====== Available data

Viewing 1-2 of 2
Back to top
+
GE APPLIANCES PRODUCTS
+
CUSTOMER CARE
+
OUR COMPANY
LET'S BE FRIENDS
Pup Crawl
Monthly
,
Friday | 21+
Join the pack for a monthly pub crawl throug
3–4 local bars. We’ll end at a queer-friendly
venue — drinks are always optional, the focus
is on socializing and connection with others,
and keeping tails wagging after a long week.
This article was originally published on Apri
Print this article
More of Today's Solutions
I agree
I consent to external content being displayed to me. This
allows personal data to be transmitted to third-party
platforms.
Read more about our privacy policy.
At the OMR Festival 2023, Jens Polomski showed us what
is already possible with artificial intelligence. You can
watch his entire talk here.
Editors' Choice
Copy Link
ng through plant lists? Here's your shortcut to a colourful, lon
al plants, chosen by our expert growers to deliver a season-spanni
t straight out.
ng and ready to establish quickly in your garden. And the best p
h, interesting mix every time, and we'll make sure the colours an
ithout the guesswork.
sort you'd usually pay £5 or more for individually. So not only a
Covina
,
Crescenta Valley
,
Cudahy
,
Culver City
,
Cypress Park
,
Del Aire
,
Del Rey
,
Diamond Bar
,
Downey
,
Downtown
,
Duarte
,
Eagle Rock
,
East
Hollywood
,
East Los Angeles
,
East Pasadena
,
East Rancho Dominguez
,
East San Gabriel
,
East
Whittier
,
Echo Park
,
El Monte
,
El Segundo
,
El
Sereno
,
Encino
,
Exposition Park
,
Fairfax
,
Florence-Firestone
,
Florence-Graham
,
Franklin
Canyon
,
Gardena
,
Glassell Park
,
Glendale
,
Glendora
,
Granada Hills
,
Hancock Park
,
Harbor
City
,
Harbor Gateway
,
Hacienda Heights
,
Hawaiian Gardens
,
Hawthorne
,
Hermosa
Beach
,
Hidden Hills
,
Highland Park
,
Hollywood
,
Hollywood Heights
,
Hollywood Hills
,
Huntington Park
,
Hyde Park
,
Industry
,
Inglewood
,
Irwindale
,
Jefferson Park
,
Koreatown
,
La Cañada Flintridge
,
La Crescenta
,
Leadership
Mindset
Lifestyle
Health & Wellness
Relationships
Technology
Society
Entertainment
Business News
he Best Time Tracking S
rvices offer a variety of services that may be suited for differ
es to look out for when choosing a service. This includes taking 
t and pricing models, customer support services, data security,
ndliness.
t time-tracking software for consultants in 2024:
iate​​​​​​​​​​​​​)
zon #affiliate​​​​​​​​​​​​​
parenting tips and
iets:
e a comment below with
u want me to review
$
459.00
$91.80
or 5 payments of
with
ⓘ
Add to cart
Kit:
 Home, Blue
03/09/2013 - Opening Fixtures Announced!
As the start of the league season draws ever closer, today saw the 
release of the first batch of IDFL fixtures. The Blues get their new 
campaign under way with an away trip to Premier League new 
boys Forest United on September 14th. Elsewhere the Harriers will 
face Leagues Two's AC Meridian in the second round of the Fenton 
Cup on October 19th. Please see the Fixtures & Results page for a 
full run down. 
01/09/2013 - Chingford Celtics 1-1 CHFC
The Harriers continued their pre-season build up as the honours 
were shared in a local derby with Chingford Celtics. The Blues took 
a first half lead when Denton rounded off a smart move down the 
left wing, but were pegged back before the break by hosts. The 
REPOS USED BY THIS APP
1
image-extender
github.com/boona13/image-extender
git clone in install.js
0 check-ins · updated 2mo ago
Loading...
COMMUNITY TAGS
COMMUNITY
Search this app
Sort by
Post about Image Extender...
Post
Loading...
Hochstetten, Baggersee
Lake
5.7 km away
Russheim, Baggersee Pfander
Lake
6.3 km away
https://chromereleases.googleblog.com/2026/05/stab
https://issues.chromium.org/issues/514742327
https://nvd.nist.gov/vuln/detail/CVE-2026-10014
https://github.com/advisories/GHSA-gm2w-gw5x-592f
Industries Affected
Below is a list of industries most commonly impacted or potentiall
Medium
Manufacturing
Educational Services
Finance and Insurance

============
====== Available data

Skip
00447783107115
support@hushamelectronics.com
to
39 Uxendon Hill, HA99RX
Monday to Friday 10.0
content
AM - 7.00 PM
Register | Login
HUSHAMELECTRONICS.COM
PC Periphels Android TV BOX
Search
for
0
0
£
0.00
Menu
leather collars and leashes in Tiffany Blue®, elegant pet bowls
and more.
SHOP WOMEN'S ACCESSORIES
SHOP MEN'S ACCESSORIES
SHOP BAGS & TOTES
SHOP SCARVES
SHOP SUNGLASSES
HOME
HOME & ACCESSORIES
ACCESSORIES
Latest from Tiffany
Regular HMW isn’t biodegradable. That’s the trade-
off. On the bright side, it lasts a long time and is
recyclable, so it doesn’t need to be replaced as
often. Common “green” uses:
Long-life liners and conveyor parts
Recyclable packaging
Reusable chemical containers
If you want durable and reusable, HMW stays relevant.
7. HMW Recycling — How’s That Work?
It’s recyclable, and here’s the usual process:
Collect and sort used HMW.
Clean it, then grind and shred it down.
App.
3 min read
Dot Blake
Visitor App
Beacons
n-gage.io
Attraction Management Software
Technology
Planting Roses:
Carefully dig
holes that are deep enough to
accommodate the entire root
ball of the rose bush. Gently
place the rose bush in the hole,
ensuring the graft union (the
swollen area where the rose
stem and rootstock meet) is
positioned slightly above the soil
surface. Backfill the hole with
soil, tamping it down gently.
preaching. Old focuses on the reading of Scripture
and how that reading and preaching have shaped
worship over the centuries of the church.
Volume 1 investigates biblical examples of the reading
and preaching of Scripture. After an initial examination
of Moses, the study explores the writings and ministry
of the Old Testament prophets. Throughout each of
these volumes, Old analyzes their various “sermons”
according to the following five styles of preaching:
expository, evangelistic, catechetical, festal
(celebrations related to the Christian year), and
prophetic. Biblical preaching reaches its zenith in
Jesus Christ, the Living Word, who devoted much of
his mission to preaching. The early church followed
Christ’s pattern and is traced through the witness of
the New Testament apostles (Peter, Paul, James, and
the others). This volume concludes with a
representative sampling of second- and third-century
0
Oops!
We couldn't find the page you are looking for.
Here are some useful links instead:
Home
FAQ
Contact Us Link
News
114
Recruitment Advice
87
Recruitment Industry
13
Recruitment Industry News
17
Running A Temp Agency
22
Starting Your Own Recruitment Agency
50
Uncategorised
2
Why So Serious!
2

============

Directions for this task
Copy out again, word for word, the lines from the item text starting with the line that contains "Viewing 1-2 of 2" and going on through the line that contains "allows personal data", both included.

Written solution
Viewing 1-2 of 2
Back to top
+
GE APPLIANCES PRODUCTS
+
CUSTOMER CARE
+
OUR COMPANY
LET'S BE FRIENDS
Pup Crawl
Monthly
,
Friday | 21+
Join the pack for a monthly pub crawl throug
3–4 local bars. We’ll end at a queer-friendly
venue — drinks are always optional, the focus
is on socializing and connection with others,
and keeping tails wagging after a long week.
This article was originally published on Apri
Print this article
More of Today's Solutions
I agree
I consent to external content being displayed to me. This
allows personal data to be transmitted to third-party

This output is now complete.